History has proven to me that this is a losing battle. There is always somebody or some group of somebodies that "just didn't notice" that there was a freeze on, or "just didn't think" that their change would disrupt large sets of packages.

Look, I don't even come close to thinking that the workflow we used for Fedora 7 freeze was ideal. Far from it. I stated as much when I posted about it. However it was a workflow that many current maintainers (former Core ones) were familiar with, and one that I was confident would allow Fedora 7 to be released without too much trouble. Now I'm more than willing to discuss new and better ways of managing freezes with these new tools at our disposal. By no means is the Fedora 7 way the way of the future. Lets have a series of rel-eng meetings with anybody who wants to come along to discuss better ways of handling freezes, and report our proposals to FESCO for ratification. We meet every Monday. http://fedoraproject.org/wiki/ReleaseEngineering


I'm not so sure all the noise is about the freeze procedure, I for one was quite happy with the freeze procedure (no complaints there). My problems are with the lengthy updates procedure, as we can see it shaping up through bodhi.
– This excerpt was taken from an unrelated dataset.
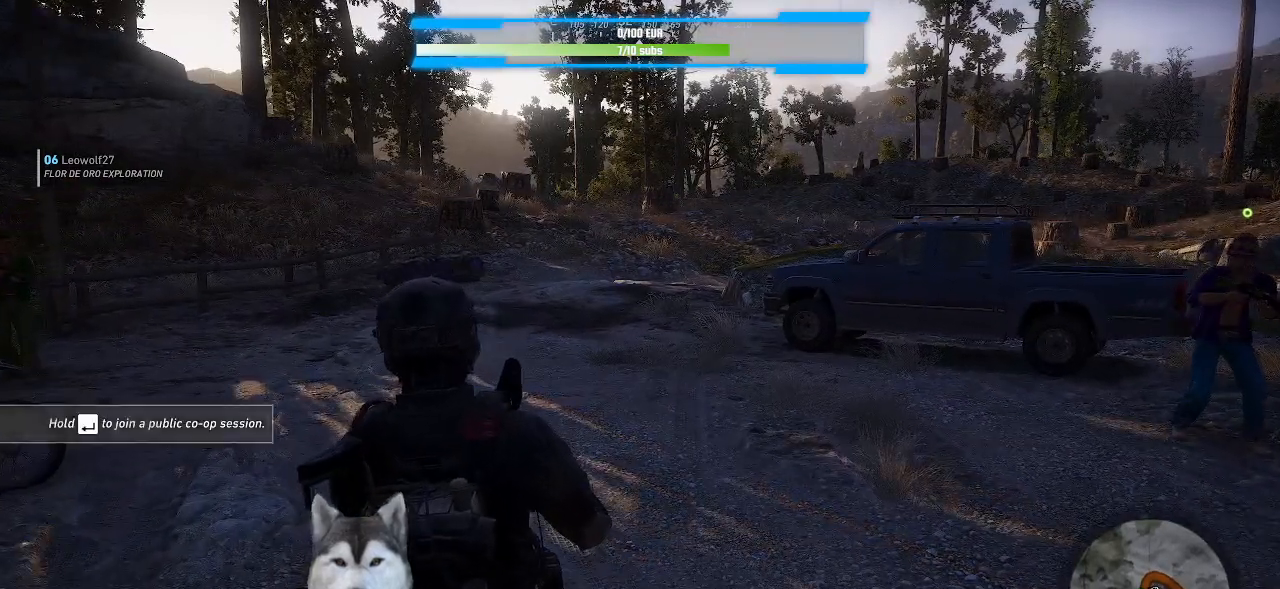
{"keys": [], "mouse": [], "mouse_move": "still", "events": [[300, "x", "down"], [366, "x", "up"]]}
I think a good start would be for rel-eng to actually write down how they want this to work and why (without taking body into account please, first lets write a piece how this would ideally look).

So far I have seen no policy with regards to updates just a tool which involves lots of additional steps, without any policy giving that tool a right of existence, its like creating a police force without first creating the laws which they should uphold.

So please write a documents how updates should be managed / release engineered (and the current bodhi FAQ-ish document is not that IMHO), get this document discussed and ratified, and then see what this means for bodhi in the long run.

For now we can use bodhi as is, as we need something, but for the future I would like to see a proper decission making process surrounding updates policy, with all the steps taken in the right order (and thus with the tool implementing the policy coming last, after the policy has first been written on paper, discussed and approved by the appropriate gremia).